I know that some may believe cameras are harmless and arguments for and against them have been made by many people. I won’t get into the debate on this blog.

However, I see these survey results as a manifestation of the culture of fear of our society which is driving people to accept the continual degradation of their individual freedoms. More troubling is that we’ve seen this occur historically, to the detriment of society.

Our current culture of fear is largely manufactured. As an example, studies have shown that in some areas, where murder rate might be down, people think the murder rates are actually up. The reason? The media continues to report on the garish, the gruesome, the horrible, while largely ignoring the good. Also, these violent crimes are usually in particular areas, but they may be generalized over a broader area.

Really, how dangerous is your neighborhood? You watch the news and you could become terrified. But you go outside and walk your street, and you see something completely different. What’s the truth? It’s what you personally observe. And you’ll find that it’s generally at odds with what’s reported.

I lived in Los Angeles during the period when there were a number of drive-by shootings. Many people considered Los Angeles an extraordinarily dangerous place to live — as if simply driving was an invitation to get shot. Of course, this was nonsense. The danger from driving in LA is bad drivers. In 20 years of living there, I never saw a gun. Ever. And I drove a lot.

I also work in the security business, where I see gruesome stuff with an almost tiring routine. But I do know things have been getting a lot better for users over the past several years, with better protection in the operating system, government and other legal action against spyware companies, and better security software.

Am I some Pollyanna, believing that all is sweetness and light? Of course not.
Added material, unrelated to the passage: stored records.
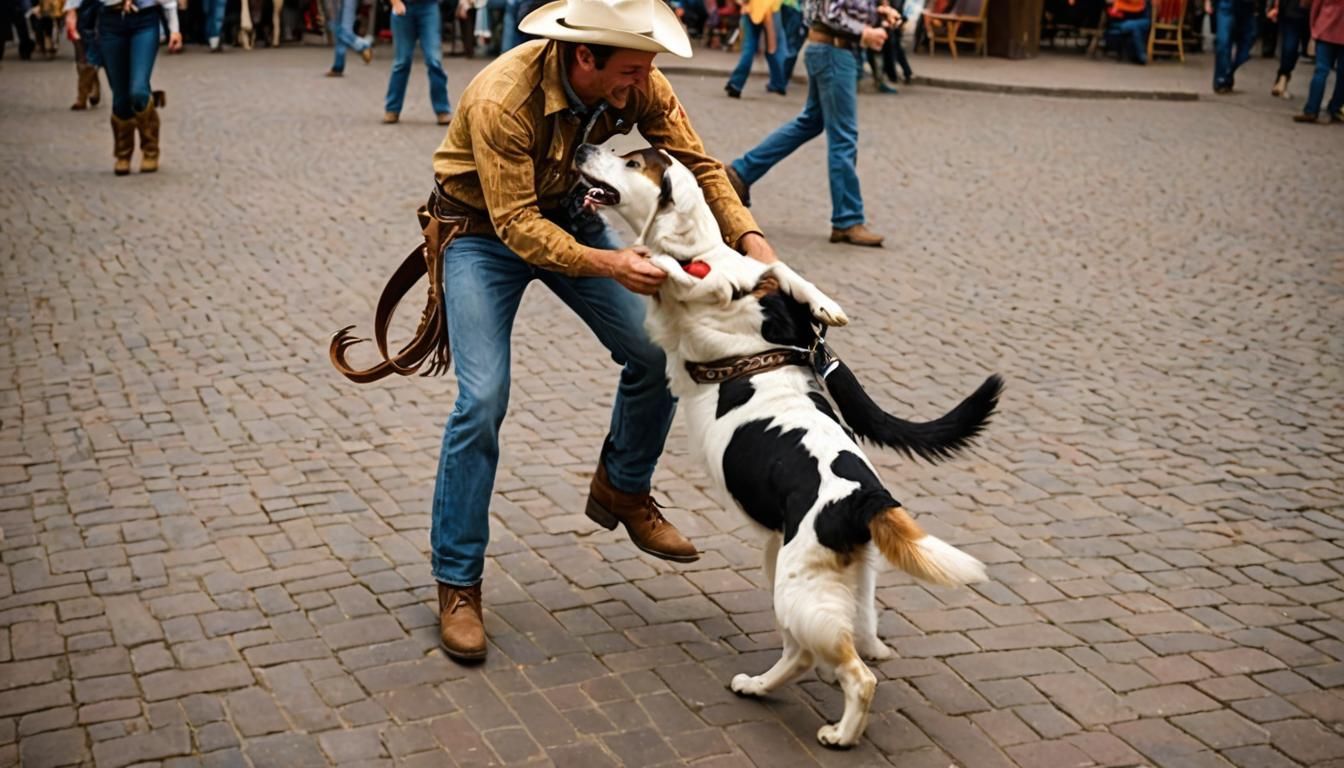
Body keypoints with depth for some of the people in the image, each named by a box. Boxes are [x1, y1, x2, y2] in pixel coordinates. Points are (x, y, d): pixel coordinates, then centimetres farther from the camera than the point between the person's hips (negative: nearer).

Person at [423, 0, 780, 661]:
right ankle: (456, 582, 0)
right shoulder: (504, 99, -35)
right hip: (483, 230, -5)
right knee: (483, 400, -15)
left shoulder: (639, 86, -19)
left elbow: (697, 164, -13)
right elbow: (516, 224, -35)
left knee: (656, 353, -4)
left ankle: (622, 490, 23)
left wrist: (748, 235, -29)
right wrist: (608, 265, -46)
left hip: (567, 214, 5)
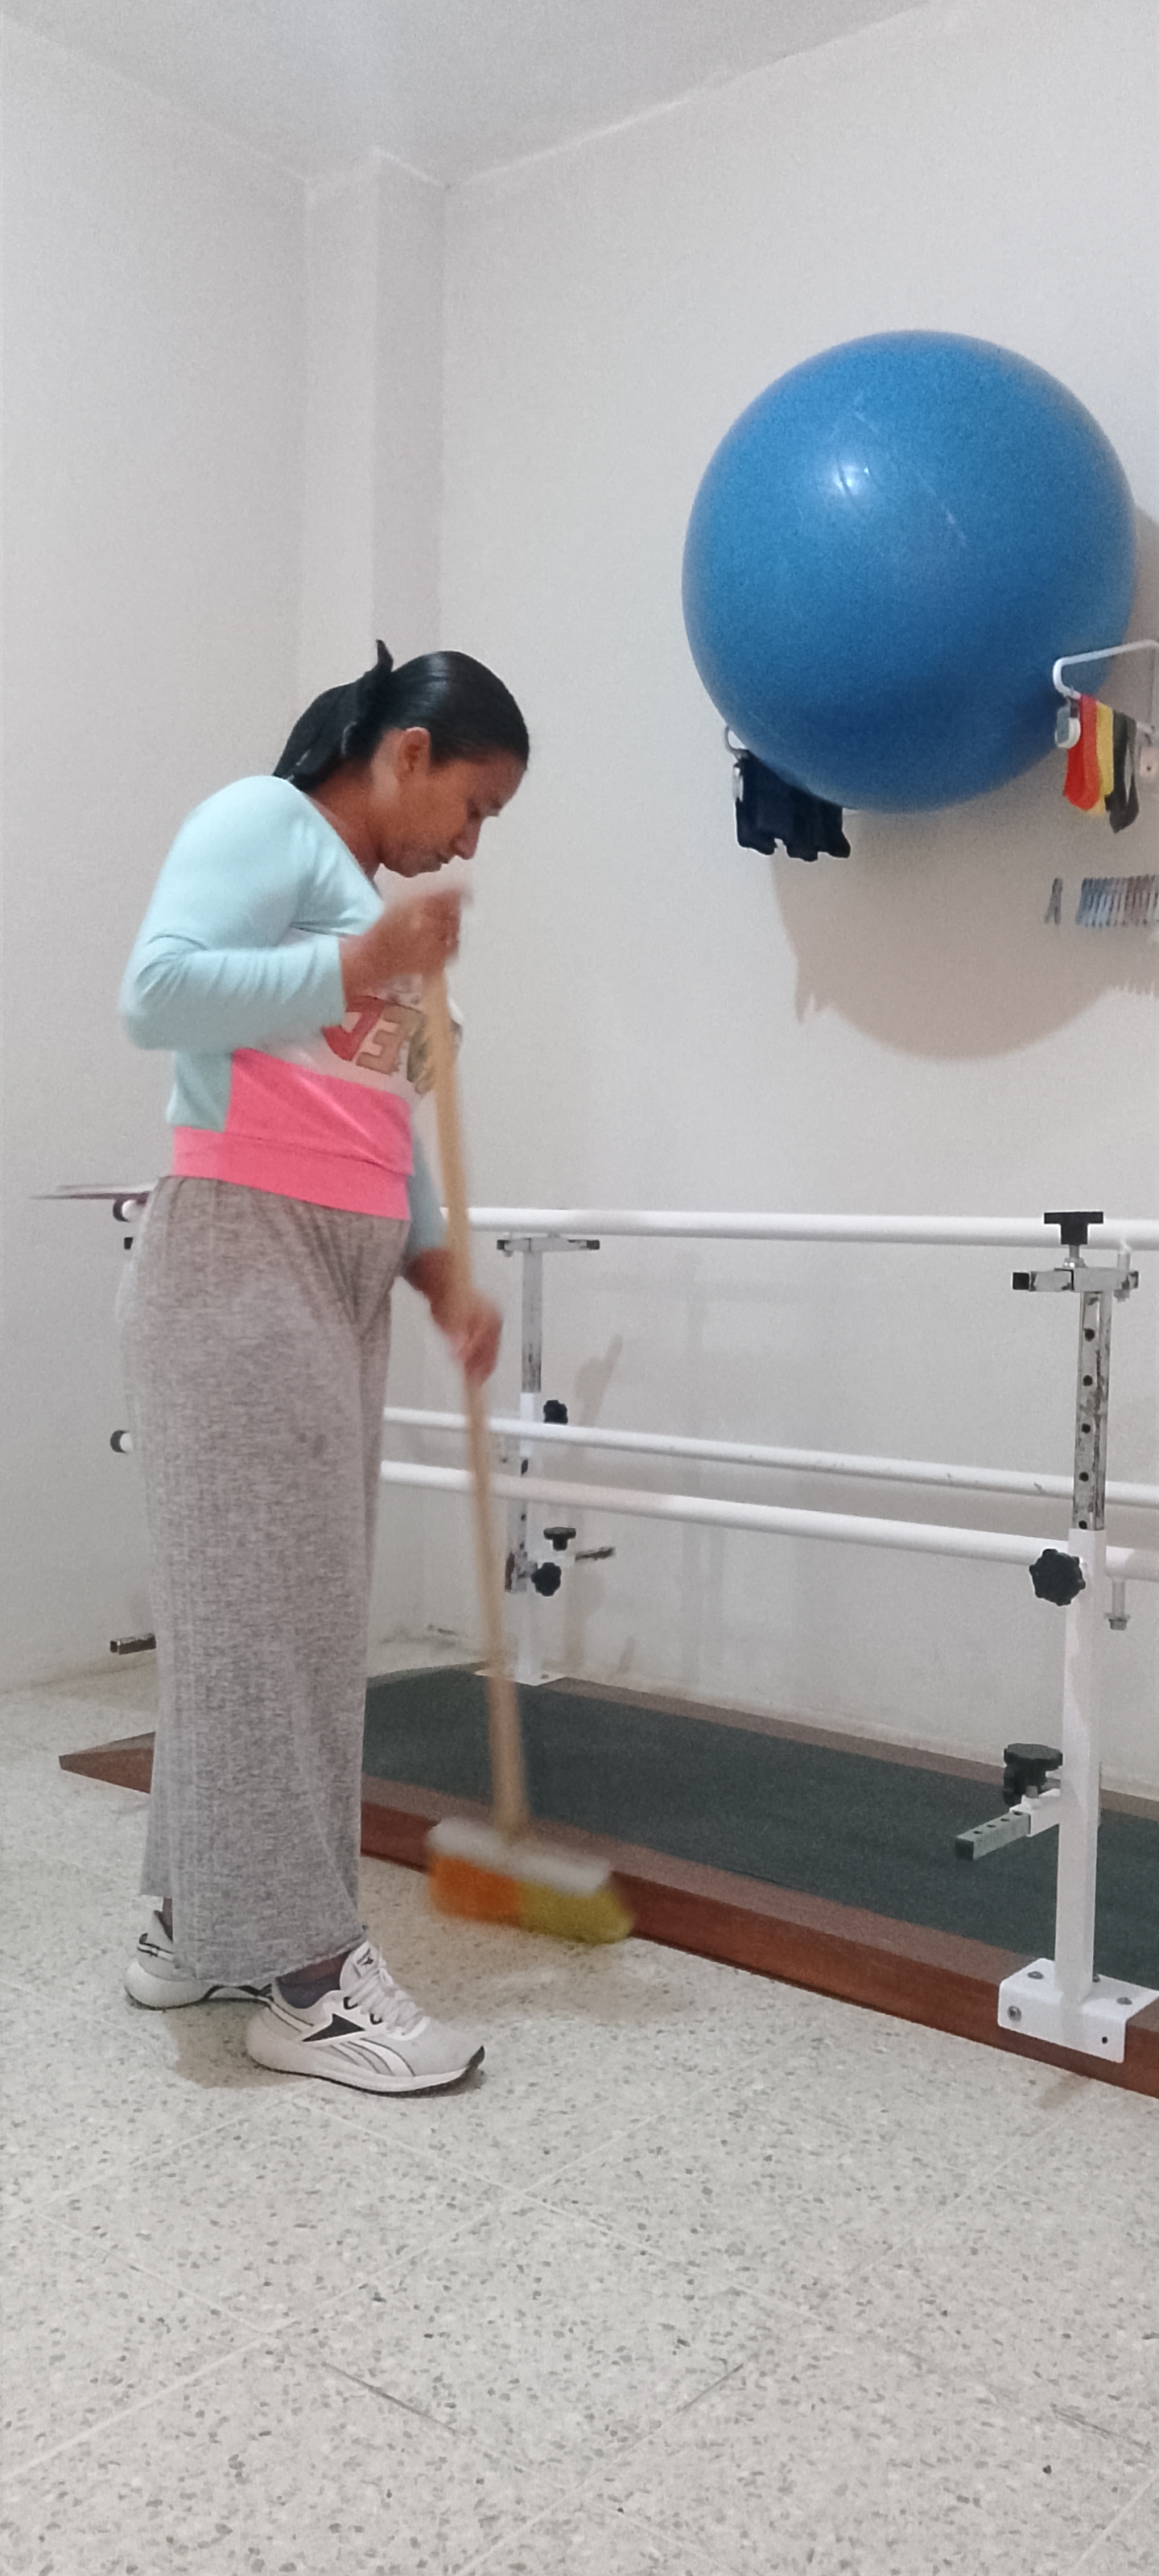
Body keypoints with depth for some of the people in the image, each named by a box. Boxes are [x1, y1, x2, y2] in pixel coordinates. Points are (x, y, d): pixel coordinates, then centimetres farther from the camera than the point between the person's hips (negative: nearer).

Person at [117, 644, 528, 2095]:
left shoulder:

I’ve seen and been through some pretty rough stuff myself. But in all societies, for the most part, the bad is greatly magnified over the good.

In a way, we’re smarter now, because we have more than Hearst, Luce, and three television networks controlling our access to information. But fear has taken its grip.

In the end, the answer to Bad Things Happening is not reducing individual rights. One of the better essays on one historical aspect of this subject is by Robert Harris, writing about the “Pirates of the Mediterranean”:

“In the autumn of 68 B.C. the world’s only military superpower was dealt a profound psychological blow by a daring terrorist attack on its very heart. Rome’s port at Ostia was set on fire, the consular war fleet destroyed, and two prominent senators, together with their bodyguards and staff, kidnapped.

The incident, dramatic though it was, has not attracted much attention from modern historians. But history is mutable. An event that was merely a footnote five years ago has now, in our post-9/11 world, assumed a fresh and ominous significance. For in the panicky aftermath of the attack, the Roman people made decisions that set them on the path to the destruction of their Constitution, their democracy and their liberty. One cannot help wondering if history is repeating itself.”

I hope that reason and rationality will prevail, and that I won’t have as a legacy to our children a place where they cannot live and think freely, under the constant watchful eye of cameras, wiretaps and other intrusions — all in the name of “safety”.